Foi em 1750 que apareceram os termos: gaúcho e gaudério para designar os homens
que viviam dos roubos na capitania de Rio Grande de São Pedro. Em 1800, os malfeitores da
campanha foram denominados de “gaúchos”, mas, o termo passou por diversas
transformações até chegar ao sentido que tem nos dias de hoje, de acordo com Oliven (1993): No período colonial o habitante do Rio Grande era chamado de guasca e depois de gaudério, este último termo possuindo um sentido pejorativo e referindo-se aos aventureiros paulistas que tinham desertado das tropas regulares e adotado a vida rude dos coureadores e ladrões de gado. Tratava-se de vagabundos errantes e contrabandistas de gado numa região onde a fronteira era bastante móvel em função dos conflitos entre Portugal e Espanha. No final do século 18, eles são chamados de gaúchos, vocábulo que tem a mesma conotação pejorativa até meados do século 19, quando, com a organização da estância, passa a significar o peão e o guerreiro com um sentido encomiástico. O que ocorreu foi a ressemantização do termo, através da qual um tipo social que era considerado desviante e marginal foi apropriado, reelaborado e adquiriu um novo significado positivo sendo transformado em símbolo de identidade do Estado (OLIVEN, 1993, p.25).

(Imagens de poses humanas com coordenadas)
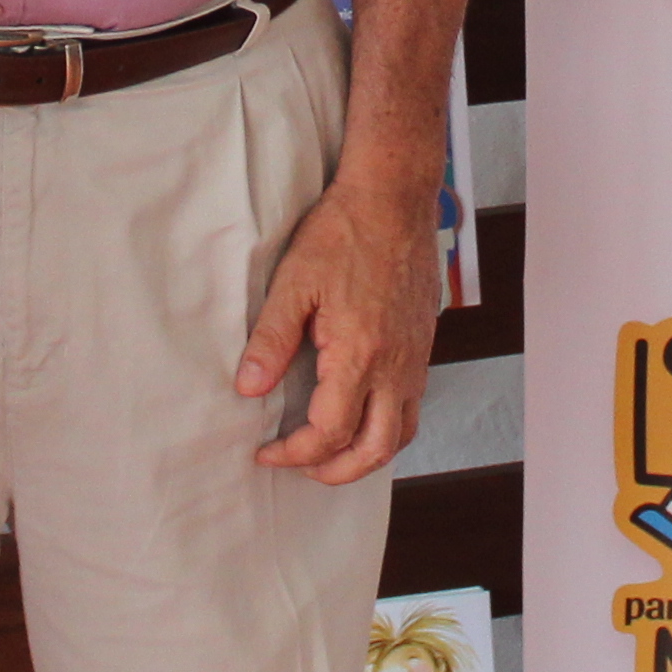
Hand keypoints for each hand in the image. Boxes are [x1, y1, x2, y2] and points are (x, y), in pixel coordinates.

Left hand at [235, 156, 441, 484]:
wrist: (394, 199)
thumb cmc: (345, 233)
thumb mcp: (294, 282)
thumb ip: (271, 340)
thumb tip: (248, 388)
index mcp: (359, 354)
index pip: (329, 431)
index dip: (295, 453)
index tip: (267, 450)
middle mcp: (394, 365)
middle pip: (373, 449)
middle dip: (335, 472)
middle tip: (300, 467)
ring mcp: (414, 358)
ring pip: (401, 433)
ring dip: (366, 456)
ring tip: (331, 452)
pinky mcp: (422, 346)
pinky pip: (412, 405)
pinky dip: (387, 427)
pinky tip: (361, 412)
--
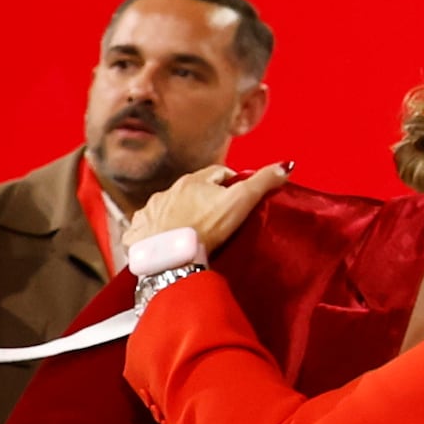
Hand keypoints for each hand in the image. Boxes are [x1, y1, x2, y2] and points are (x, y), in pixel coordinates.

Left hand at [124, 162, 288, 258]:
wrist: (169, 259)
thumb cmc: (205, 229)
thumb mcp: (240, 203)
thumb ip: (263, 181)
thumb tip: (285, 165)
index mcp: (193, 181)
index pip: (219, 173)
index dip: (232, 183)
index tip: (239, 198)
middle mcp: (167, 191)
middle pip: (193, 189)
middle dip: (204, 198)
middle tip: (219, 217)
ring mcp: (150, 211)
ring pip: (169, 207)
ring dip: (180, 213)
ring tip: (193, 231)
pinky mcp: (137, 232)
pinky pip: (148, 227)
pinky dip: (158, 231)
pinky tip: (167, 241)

Tarefa A = Relacione todos os termos que o texto sobre a origem da palavra "gaúcho" apresenta como designações dadas aos homens ou aos habitantes do Rio Grande.
Tarefa B = Prossiga o texto sobre a origem da palavra "gaúcho" a partir do ponto em que ele termina.

Resposta A = gaúcho, gaudério, guasca

Resposta B =
Ao realizar esta breve pesquisa, sobreveio a seguinte pergunta: Por que existe essa
falta de harmonia entre a realidade e o mito do gaúcho? Os tradicionalistas que vivem a
cultura gaúcha como ninguém, estão conscientes de sua origem histórica? A construção do
gaúcho mítico partiu do real e se tornou aceitável baseando-se em referenciais históricos,
passando no decorrer do tempo a ser considerada e conhecida por todos, embora seja algo que
se processou lentamente, uma criação que se tornou anônima, formando uma tradição que
passa de geração para geração e foi aceita por todos, por que, com o passar do tempo se
tornou uma cultura interessante, da qual milhares de gaúchos e gaúchas vivem e se orgulham
de tê-la como sua.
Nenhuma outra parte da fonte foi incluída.